Les exportations chinoises ont progressé de 27 % sur un an en juin 2026, dépassant les prévisions des analystes, selon les données publiées mardi 14 juillet par l’Administration générale des douanes. Le commerce extérieur du géant asiatique a été soutenu par le boom de l’intelligence artificielle et la flambée des prix des semi-conducteurs.
Les exportations de la Chine ont atteint 412,39 milliards de dollars en juin, contre une prévision de 19 % de croissance attendue par les analystes interrogés par Bloomberg. Les importations ont augmenté de 36 % sur un an, à 286,4 milliards de dollars, elles aussi au-dessus des anticipations (+26,1 %). L’excédent commercial s’est établi à 126 milliards de dollars, contre 105 milliards en mai.
Semi-conducteurs et IA en première ligne
L’essor de l’intelligence artificielle, qui oppose Pékin et Washington dans une compétition technologique, continue de stimuler les échanges. Les exportations de semi-conducteurs ont bondi de 122 % en valeur sur un an. Julian Evans-Pritchard, analyste chez Capital Economics, a tempéré ces chiffres : « Ils reflètent principalement la récente flambée des prix des semi-conducteurs due à la pénurie persistante de puces mémoires. En volume, les exportations de semi-conducteurs ont légèrement reculé sur un an, leur première baisse depuis plus de deux ans. »
L’analyste a également relativisé la hausse des importations : « Il ne faut pas y voir la preuve d’une envolée de la demande intérieure. La flambée des prix des semi-conducteurs joue un rôle clé, tout comme le conflit au Moyen-Orient qui renchérit le prix des matières premières. » La Chine a limité ses achats d’hydrocarbures : ses importations de pétrole brut ont chuté de 41 % en volume sur un an en mai.
Voitures électriques et résistance industrielle
Hors semi-conducteurs, la demande étrangère pour les produits chinois reste soutenue, en particulier dans les technologies vertes et l’automobile. Le nombre de véhicules exportés a bondi de 72 % sur un an, tiré par les voitures électriques, a noté Julian Evans-Pritchard. Les panneaux solaires et les batteries constituent également des segments en forte croissance à l’export. Ce dynamisme soutient une conjoncture intérieure précaire, marquée par une consommation atone et une crise persistante du secteur immobilier depuis plusieurs années.
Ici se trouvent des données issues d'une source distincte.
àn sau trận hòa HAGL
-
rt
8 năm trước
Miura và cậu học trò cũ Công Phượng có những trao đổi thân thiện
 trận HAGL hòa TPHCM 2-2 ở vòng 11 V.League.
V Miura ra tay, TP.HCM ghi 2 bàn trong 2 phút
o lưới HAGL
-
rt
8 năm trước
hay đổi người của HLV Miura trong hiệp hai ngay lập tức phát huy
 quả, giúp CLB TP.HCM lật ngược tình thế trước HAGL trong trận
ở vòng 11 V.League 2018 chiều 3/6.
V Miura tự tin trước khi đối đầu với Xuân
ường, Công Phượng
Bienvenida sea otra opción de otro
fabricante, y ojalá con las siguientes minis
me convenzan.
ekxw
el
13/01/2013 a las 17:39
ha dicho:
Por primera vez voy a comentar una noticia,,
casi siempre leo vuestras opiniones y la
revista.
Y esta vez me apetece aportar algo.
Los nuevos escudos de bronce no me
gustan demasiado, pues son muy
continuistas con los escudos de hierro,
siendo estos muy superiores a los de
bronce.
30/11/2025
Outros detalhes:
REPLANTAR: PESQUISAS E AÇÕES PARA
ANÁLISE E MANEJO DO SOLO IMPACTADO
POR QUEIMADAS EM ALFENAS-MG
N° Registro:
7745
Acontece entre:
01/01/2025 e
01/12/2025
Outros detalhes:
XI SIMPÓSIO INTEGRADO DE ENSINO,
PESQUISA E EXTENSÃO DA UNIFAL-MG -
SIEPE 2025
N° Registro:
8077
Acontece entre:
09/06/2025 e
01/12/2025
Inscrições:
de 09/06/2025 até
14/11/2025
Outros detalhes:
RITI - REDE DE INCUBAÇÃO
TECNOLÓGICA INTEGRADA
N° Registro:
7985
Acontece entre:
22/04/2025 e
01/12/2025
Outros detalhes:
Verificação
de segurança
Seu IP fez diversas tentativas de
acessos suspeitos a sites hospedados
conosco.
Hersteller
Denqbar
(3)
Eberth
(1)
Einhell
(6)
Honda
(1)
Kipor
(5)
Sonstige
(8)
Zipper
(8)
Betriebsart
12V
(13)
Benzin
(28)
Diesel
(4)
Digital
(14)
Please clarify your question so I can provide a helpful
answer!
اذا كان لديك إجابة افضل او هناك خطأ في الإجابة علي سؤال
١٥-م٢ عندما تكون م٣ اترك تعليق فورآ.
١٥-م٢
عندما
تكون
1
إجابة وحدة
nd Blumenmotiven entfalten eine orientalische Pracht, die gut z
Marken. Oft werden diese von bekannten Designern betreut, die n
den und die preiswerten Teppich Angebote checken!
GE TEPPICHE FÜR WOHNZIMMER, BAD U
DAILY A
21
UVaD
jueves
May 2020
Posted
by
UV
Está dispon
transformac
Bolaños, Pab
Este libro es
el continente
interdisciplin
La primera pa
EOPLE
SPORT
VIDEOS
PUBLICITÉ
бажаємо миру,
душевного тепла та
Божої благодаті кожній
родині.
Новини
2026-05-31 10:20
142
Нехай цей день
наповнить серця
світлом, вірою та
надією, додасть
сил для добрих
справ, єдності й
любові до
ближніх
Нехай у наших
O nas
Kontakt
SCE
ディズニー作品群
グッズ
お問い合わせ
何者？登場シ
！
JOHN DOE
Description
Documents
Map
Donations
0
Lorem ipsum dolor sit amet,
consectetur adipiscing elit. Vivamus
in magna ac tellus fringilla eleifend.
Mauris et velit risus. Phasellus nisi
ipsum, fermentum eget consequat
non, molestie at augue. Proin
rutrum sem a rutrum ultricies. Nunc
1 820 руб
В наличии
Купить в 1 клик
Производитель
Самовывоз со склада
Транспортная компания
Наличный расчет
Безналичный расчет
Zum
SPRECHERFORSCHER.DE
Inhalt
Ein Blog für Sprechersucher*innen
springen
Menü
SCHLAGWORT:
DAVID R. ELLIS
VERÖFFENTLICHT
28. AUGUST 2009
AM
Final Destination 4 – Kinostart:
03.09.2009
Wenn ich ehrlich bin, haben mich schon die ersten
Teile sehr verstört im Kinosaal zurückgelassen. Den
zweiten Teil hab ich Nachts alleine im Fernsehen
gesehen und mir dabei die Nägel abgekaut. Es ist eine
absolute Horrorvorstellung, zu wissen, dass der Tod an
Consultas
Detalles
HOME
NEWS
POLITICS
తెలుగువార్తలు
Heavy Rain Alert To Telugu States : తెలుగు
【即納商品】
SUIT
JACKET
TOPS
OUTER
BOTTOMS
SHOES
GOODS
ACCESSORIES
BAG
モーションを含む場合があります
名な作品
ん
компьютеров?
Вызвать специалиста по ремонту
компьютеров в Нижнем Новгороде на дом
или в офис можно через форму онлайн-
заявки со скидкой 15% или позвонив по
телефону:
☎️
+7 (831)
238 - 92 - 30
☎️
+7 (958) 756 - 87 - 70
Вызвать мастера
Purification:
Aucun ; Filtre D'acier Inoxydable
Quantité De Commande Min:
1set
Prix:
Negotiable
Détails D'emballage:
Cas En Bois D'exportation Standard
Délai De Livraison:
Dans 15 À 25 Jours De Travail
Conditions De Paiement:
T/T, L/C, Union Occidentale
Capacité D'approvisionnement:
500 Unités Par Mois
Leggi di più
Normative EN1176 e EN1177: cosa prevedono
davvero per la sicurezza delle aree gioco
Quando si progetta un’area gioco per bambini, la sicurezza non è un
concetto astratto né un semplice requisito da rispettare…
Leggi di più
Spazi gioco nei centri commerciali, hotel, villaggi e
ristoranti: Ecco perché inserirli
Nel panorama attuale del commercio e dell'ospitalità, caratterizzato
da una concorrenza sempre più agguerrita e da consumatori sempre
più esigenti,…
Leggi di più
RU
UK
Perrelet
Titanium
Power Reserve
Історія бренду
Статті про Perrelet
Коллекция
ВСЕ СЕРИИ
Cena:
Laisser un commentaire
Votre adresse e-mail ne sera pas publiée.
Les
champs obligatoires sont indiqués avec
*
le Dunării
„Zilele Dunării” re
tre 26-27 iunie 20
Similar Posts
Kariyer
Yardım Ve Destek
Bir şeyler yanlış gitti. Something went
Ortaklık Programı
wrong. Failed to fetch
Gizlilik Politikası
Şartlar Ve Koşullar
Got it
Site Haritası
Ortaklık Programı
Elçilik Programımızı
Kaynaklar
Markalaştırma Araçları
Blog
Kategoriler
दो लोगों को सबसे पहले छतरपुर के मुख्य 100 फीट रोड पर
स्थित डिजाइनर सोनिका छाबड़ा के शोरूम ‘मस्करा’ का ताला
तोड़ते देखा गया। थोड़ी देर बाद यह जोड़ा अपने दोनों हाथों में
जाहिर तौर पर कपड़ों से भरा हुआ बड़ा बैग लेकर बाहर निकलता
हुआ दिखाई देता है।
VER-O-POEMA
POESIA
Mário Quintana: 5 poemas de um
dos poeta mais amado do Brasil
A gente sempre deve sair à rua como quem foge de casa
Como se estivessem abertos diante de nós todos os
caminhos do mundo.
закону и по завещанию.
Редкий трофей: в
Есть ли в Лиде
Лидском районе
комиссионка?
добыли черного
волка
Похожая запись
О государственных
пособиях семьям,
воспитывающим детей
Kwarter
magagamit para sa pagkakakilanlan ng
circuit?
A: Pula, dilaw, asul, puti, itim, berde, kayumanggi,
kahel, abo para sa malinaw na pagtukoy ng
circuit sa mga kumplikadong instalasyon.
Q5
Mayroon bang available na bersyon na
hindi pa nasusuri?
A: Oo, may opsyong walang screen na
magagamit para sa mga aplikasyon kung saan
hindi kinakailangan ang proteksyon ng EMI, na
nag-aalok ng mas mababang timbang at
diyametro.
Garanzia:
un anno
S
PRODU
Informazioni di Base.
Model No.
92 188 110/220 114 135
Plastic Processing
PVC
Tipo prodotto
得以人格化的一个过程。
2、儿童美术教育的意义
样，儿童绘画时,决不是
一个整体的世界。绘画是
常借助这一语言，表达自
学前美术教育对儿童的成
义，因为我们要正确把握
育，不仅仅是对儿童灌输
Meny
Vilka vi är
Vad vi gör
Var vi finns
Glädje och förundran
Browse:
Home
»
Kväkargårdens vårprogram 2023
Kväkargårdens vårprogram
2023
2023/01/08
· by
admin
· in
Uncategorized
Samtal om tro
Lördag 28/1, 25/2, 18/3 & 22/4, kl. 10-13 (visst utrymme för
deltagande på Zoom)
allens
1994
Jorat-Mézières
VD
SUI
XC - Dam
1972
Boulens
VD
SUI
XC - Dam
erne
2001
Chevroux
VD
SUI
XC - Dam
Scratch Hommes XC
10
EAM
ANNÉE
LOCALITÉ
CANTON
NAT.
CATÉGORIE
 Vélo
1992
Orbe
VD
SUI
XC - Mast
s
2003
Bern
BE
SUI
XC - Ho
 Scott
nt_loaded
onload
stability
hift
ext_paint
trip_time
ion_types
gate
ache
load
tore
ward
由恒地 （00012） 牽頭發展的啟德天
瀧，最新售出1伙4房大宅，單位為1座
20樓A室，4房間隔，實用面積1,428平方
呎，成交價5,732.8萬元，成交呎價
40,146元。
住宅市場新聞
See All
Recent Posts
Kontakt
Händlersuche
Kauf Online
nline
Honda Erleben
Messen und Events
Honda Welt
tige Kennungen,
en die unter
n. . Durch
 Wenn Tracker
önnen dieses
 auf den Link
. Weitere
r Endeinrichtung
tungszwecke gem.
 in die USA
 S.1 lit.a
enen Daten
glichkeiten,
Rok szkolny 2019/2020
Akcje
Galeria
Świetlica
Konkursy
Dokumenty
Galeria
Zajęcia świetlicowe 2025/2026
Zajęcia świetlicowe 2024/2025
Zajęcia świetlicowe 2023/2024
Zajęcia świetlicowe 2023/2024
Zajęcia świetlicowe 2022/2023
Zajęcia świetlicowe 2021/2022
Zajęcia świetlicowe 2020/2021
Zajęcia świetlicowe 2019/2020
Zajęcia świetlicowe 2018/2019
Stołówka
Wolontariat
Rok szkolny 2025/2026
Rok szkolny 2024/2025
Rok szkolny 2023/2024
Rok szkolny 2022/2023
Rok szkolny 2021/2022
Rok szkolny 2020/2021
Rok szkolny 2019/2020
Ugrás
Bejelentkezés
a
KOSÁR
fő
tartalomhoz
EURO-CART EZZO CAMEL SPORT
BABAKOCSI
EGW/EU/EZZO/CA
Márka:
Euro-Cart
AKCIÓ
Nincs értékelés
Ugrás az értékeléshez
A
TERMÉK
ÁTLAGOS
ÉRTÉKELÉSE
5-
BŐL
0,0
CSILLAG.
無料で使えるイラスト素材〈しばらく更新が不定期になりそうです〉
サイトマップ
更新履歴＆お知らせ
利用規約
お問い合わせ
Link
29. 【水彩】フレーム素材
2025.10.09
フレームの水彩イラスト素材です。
Zhiwei Zhang, économiste chez Pinpoint Asset Management, a estimé que « les exportations devraient rester soutenues au second semestre, ce qui témoigne de la compétitivité et de la résilience du secteur manufacturier chinois ». Il a toutefois averti que cette performance risque d’« accentuer les tensions commerciales entre la Chine et ses partenaires, notamment l’Europe ». L’économiste s’attend à ce que la Chine laisse sa monnaie s’apprécier dans les mois à venir sans pour autant freiner son commerce extérieur.
Excédent croissant avec les États-Unis et l’UE
Les exportations chinoises vers les États-Unis ont augmenté de 13,9 % sur un an en juin, à 43,5 milliards de dollars. Les importations en provenance des États-Unis ont progressé de 25,8 %. L’excédent commercial de la Chine avec les États-Unis s’est établi à 28,9 milliards de dollars, contre 26 milliards le mois précédent. Les relations commerciales se sont stabilisées depuis la visite du président américain Donald Trump à Pékin en mai, selon les douanes.
Avec l’Union européenne, l’excédent commercial chinois a atteint 32,9 milliards de dollars en juin, contre 30,7 milliards en mai. Le déséquilibre croissant avec l’Europe alimente les différends commerciaux en cours. Par ailleurs, les exportations de terres rares, composants nécessaires aux industries de pointe, ont chuté de 34,1 % en volume par rapport à juin 2025. La Chine domine très largement la production et le raffinage de ces matériaux à l’échelle mondiale, et ce durcissement accroît les tensions avec les économies occidentales, qui cherchent à diversifier leurs approvisionnements.